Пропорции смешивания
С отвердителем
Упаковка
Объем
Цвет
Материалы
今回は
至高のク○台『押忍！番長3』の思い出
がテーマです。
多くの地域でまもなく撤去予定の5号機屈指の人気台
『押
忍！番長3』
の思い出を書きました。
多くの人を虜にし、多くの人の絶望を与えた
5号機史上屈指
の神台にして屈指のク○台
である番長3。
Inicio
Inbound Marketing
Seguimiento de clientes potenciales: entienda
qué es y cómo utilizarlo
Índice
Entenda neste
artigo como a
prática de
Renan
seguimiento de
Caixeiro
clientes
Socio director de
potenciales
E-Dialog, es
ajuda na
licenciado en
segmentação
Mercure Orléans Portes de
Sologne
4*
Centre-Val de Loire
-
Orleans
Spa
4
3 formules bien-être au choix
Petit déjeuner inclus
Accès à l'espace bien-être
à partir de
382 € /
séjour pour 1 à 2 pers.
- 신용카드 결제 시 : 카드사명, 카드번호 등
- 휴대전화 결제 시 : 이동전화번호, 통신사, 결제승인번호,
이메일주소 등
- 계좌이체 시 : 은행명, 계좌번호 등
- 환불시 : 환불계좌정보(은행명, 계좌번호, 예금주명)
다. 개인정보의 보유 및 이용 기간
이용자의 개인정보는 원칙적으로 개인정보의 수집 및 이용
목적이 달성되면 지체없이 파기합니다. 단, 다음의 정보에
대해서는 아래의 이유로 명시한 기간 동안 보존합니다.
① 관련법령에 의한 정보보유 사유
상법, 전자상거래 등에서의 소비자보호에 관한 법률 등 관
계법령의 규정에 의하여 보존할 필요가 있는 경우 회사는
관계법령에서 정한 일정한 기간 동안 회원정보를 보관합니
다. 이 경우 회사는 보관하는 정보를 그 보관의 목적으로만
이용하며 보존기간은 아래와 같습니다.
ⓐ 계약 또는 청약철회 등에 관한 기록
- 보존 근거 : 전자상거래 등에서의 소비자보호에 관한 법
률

◆ ◆ ◆ ◆

*Work instructions*. Go through the data above and copy all of it exactly.

*Result*.
Пропорции смешивания
С отвердителем
Упаковка
Объем
Цвет
Материалы
今回は
至高のク○台『押忍！番長3』の思い出
がテーマです。
多くの地域でまもなく撤去予定の5号機屈指の人気台
『押
忍！番長3』
の思い出を書きました。
多くの人を虜にし、多くの人の絶望を与えた
5号機史上屈指
の神台にして屈指のク○台
である番長3。
Inicio
Inbound Marketing
Seguimiento de clientes potenciales: entienda
qué es y cómo utilizarlo
Índice
Entenda neste
artigo como a
prática de
Renan
seguimiento de
Caixeiro
clientes
Socio director de
potenciales
E-Dialog, es
ajuda na
licenciado en
segmentação
Mercure Orléans Portes de
Sologne
4*
Centre-Val de Loire
-
Orleans
Spa
4
3 formules bien-être au choix
Petit déjeuner inclus
Accès à l'espace bien-être
à partir de
382 € /
séjour pour 1 à 2 pers.
- 신용카드 결제 시 : 카드사명, 카드번호 등
- 휴대전화 결제 시 : 이동전화번호, 통신사, 결제승인번호,
이메일주소 등
- 계좌이체 시 : 은행명, 계좌번호 등
- 환불시 : 환불계좌정보(은행명, 계좌번호, 예금주명)
다. 개인정보의 보유 및 이용 기간
이용자의 개인정보는 원칙적으로 개인정보의 수집 및 이용
목적이 달성되면 지체없이 파기합니다. 단, 다음의 정보에
대해서는 아래의 이유로 명시한 기간 동안 보존합니다.
① 관련법령에 의한 정보보유 사유
상법, 전자상거래 등에서의 소비자보호에 관한 법률 등 관
계법령의 규정에 의하여 보존할 필요가 있는 경우 회사는
관계법령에서 정한 일정한 기간 동안 회원정보를 보관합니
다. 이 경우 회사는 보관하는 정보를 그 보관의 목적으로만
이용하며 보존기간은 아래와 같습니다.
ⓐ 계약 또는 청약철회 등에 관한 기록
- 보존 근거 : 전자상거래 등에서의 소비자보호에 관한 법
률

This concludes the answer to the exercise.